TASK BRIEF: Going down the data below, set down exactly the line with "- 回忆下上面说的isa_t" and each line after it through the line with "或者 ObjC 的析构器(destructor)，如果没有析构器就会快速释放内存。"; no other lines.

[Stored records]
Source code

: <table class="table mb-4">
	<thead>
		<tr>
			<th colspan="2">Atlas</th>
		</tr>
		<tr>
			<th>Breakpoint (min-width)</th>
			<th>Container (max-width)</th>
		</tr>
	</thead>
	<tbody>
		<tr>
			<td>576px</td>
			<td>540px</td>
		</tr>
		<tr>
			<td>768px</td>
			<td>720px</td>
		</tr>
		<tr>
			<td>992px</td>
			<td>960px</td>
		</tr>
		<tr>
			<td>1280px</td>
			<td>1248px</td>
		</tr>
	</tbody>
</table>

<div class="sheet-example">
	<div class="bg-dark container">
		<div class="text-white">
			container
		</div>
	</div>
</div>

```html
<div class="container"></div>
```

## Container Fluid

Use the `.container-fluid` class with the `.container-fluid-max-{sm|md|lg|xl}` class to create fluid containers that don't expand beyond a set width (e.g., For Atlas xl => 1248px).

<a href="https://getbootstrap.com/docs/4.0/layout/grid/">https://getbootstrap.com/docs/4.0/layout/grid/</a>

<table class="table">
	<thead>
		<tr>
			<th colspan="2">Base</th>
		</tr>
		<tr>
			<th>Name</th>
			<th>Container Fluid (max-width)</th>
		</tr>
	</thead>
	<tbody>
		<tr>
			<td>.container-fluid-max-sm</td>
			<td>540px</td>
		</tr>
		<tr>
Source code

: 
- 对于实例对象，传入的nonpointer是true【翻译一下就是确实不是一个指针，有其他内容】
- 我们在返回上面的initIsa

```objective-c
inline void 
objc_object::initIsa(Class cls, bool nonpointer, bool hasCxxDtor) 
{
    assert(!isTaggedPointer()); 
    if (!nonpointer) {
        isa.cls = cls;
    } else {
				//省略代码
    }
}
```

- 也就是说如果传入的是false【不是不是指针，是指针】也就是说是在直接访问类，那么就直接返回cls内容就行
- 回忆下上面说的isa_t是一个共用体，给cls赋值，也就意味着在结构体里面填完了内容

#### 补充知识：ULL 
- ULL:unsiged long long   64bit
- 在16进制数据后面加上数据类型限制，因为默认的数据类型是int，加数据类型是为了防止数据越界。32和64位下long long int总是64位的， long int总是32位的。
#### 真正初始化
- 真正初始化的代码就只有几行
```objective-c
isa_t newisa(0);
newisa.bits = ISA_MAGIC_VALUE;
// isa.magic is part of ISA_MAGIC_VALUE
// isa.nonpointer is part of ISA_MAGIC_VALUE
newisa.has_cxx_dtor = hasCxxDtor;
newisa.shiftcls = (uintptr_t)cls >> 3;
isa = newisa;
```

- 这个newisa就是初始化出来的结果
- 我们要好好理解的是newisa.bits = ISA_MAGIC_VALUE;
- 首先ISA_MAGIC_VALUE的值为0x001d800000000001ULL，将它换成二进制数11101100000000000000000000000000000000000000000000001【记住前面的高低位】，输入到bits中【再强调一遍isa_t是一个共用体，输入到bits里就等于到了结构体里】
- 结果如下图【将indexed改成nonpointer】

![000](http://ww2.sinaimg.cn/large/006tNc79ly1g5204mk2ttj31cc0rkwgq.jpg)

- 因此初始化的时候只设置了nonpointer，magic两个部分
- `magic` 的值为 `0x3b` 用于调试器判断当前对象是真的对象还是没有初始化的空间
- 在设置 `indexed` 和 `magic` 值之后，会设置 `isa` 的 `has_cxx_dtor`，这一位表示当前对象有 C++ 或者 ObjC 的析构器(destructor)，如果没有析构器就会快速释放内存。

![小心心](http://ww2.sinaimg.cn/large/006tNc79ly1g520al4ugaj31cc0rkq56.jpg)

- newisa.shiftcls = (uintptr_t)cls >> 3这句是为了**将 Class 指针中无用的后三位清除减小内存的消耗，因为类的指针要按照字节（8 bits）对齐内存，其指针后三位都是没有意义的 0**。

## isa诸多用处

YOUR SOLUTION:
- 回忆下上面说的isa_t是一个共用体，给cls赋值，也就意味着在结构体里面填完了内容

#### 补充知识：ULL 
- ULL:unsiged long long   64bit
- 在16进制数据后面加上数据类型限制，因为默认的数据类型是int，加数据类型是为了防止数据越界。32和64位下long long int总是64位的， long int总是32位的。
#### 真正初始化
- 真正初始化的代码就只有几行
```objective-c
isa_t newisa(0);
newisa.bits = ISA_MAGIC_VALUE;
// isa.magic is part of ISA_MAGIC_VALUE
// isa.nonpointer is part of ISA_MAGIC_VALUE
newisa.has_cxx_dtor = hasCxxDtor;
newisa.shiftcls = (uintptr_t)cls >> 3;
isa = newisa;
```

- 这个newisa就是初始化出来的结果
- 我们要好好理解的是newisa.bits = ISA_MAGIC_VALUE;
- 首先ISA_MAGIC_VALUE的值为0x001d800000000001ULL，将它换成二进制数11101100000000000000000000000000000000000000000000001【记住前面的高低位】，输入到bits中【再强调一遍isa_t是一个共用体，输入到bits里就等于到了结构体里】
- 结果如下图【将indexed改成nonpointer】

![000](http://ww2.sinaimg.cn/large/006tNc79ly1g5204mk2ttj31cc0rkwgq.jpg)

- 因此初始化的时候只设置了nonpointer，magic两个部分
- `magic` 的值为 `0x3b` 用于调试器判断当前对象是真的对象还是没有初始化的空间
- 在设置 `indexed` 和 `magic` 值之后，会设置 `isa` 的 `has_cxx_dtor`，这一位表示当前对象有 C++ 或者 ObjC 的析构器(destructor)，如果没有析构器就会快速释放内存。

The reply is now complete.